He hesitated.
“But mostly—”
Lucas assessed her reaction. “Because if no one knows there’s a cure, they can use the infected however they see fit. The ones who don’t lose it, like you, need a purpose—a reason to live through their damned eternity. They recruit kids, the ones who aren’t even thermophiles, straight out of high school to fighttheir wars. You’re stronger, faster, practically invincible. Why wouldn’t they use you?”
The words landed like a blow. The room shrank around her, the artificial glow of the desk lamp casting long, accusing shadows. The air thickened, pressing against her ribs. She gripped the edge of the chair, nails biting into the worn leather, grounding herself against the tide of horror swelling inside her.
Then came the guilt. It hit first, sharp as a scalpel, slicing through her defenses. The faces came next, unbidden—every person she’d hurt, every life she’d destroyed for the cause. Some blurred together, others stood out in stark clarity. A mother clutching her child. A man too slow to run. The way their screams silenced.
She shoved them back, locking them away. Later. She’d deal with them later.
Now, she needed the anger.
“Where do you and Edward come into this?”
Lucas exhaled, slow and measured. “You know the basics about Edward.” He leaned back, the chair creaking beneath him. “Accidentally became a thermophile. Worked as a scientist. Watched his daughter grow older than him while he stayed frozen. His wife died. He hated his immortality and threw himself into searching for a cure. It took him nearly thirty years—he didn’t sleep, didn’t do anything but work. And eventually, he found it.”
His fingers tapped against the desk, a nervous rhythm. “He offered it to the government, hoping to help others like him. They took his notes.” A pause, then, quieter, “Then they burned his lab.”
Something flickered in Lucas’s expression, a heaviness that settled into the space between them.
Ruby forced her voice to stay steady. “And?”
His face hardened. “His daughter and granddaughter had gone to visit him that day. They brought him dinner. They didn’t know he didn’t need to eat. The TCA locked them inside the lab and let them burn along with it. Edward got home just in time to breathe in their phlogiston without realizing what he’d done.”
A slow, sickening crawl of nausea twisted through her gut. The crackle of fire, the acrid stench of burning flesh—she could hear it, smell it. The image clawed at her mind, too close, too familiar.

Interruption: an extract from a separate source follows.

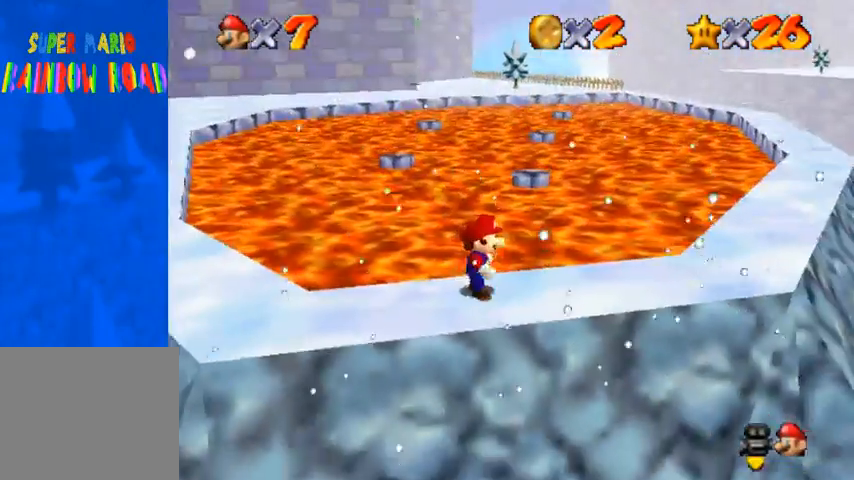
{"buttons": [], "left_stick": "center", "right_stick": "center", "events": []}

If he had felt the agony of losing a daughter, how could he inflict it on her?
Lucas must have seen the question forming in her eyes. “Because he needed to build his cause. For decades, he experimented on regular people, hoping to create someone strong enough to expose the infection—someone who could defy the TCA. That’s where I came in. I was already working for the TCA when my partner became infected. They blamed Edward. I don’t know how, but he found me a few weeks later. Told me the truth. We’ve been working together ever since.”
The floor tilted beneath her.
Ruby narrowed her eyes. “How do I factor into this?”

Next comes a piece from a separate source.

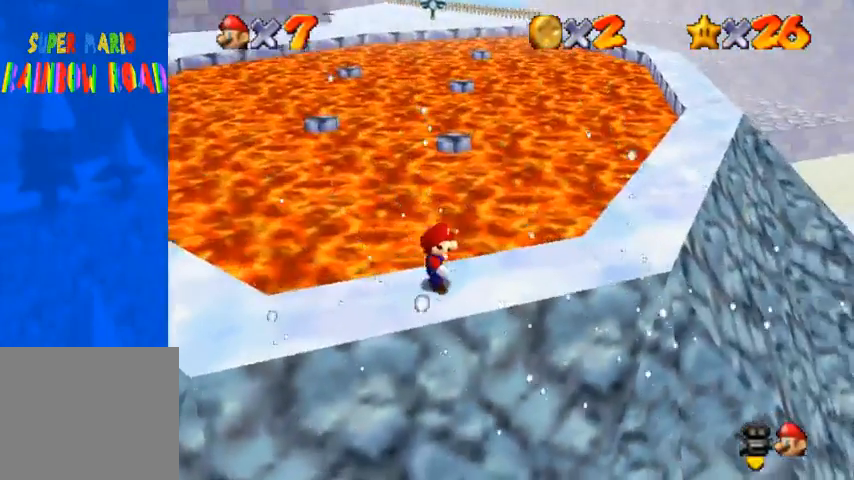
{"buttons": [], "left_stick": "center", "right_stick": "center", "events": []}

Lucas hesitated. His hands curled into fists against his thighs. “You were his greatest success. The strongest. The angriest. I just had to push that.” He swallowed hard, then met her eyes, something raw and unspoken flickering behind his own. “I—I told Edward about Jonah, back when you two were getting close as recruits. I chose his sister. I sent you on the first assignment. And every other assignment.”
A slow, creeping cold spread through her limbs.
The chair scraped against the floor as she stood, her breath steady, measured. A thin crack splintered across the cheap laminate desk where her hand rested, pressure building beneath her fingers.
The child, her cries silenced by the roaring flames. The old man who hadn’t even realized his wife died. His screams, sharp and raw. The failed farmer and his lover, holding hands as they burned.
Her stomach churned, guilt twisting into something sharper, something with teeth.
“How much does Jonah know?”
Lucas hesitated. “Just that there’s a cure.” He rubbed his jaw. “I can fill him in on the rest—if you think he wouldn’t try to stop me.”
“From what?”
“Exposing it. All of it. Thermophiles. The cure. Everything.” Lucas leaned forward, his eyes burning with conviction. “I’ve been gathering evidence for the last five years. I have enough to publish, but I need something big, something dramatic, to make people listen.”
He paused, watching her reaction.
“Edward did terrible things in the name of vengeance. And I helped him in the name of exposing the truth. I’m sorry for what he did to you, and how I contributed, but we need you.”
The words settled between them, heavy as a death sentence.